The HCT Debates provide a venue for exchange of ideas and arguments. External speakers are invited every week to present and engage with tutors and students. The aim is to position the multiple voices making possible a process of thinking in common, by definition a pedagogical practice different from the seminar or the lecture. The sessions are open to the public.

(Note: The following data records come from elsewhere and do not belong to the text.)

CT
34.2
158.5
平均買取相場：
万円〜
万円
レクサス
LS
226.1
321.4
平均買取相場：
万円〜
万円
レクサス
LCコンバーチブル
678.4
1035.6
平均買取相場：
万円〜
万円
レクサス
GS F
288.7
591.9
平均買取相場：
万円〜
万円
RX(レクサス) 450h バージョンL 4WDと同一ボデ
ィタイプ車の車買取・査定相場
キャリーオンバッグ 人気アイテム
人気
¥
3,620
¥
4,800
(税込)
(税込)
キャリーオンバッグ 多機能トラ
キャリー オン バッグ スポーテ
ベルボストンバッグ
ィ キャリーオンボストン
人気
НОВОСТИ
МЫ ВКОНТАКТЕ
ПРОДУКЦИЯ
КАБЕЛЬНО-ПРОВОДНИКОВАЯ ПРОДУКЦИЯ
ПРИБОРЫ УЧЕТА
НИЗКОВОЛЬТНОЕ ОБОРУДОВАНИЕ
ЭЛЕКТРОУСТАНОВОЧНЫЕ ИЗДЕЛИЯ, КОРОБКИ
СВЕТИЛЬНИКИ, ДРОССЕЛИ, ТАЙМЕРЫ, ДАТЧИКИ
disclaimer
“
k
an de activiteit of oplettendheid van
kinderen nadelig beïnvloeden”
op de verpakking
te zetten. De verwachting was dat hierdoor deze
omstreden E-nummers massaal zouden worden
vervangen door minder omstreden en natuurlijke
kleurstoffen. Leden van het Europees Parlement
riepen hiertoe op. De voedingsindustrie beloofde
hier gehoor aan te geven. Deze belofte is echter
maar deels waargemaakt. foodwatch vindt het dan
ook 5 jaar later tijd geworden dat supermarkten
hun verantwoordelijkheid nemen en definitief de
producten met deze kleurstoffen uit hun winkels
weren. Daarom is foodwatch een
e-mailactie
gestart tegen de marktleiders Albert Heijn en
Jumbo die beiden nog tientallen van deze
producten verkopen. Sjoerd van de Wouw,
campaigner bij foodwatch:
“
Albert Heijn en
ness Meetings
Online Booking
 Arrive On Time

Making Time: on Agamben’s Time and History

In this seminar we shall discuss the chapter titled Time and History extracted from the Italian philosopher’s Giorgio Agamben early book titled Infancy and History (pp.87-105). What is time? (and in this we shall ask, too, what is the Architect’s time?) This is a relatively obvious question that we however rarely encounter, yet occasionally think of. If asked in this manner the question will lead, each time, to a particular type of an answer (which can take various forms, while it remains essentially the same as we shall perhaps discover in our discussion). How is time? This may be a better question, and we shall see what that kind of raising of the question may mean for the way in which we think of time. In doing so and in following the reading closely we shall particularly interrogate the so-called Western understanding of time in order to locate its problem. What is the problem, if it is one, that ‘time’ is invented to solve? How to think of time? What happens if we venture outside of this logic or structure of problem-solution? Let’s find out.

Please read the set text prior to the seminar and bring with you notes and questions. This will essentially be a reading discussion with a very short presentation during the last third of the session.

Image: Max Ernst, Rêve d’une Petite Fille qui Voulut Entrer au Carmel, 1930. Collage.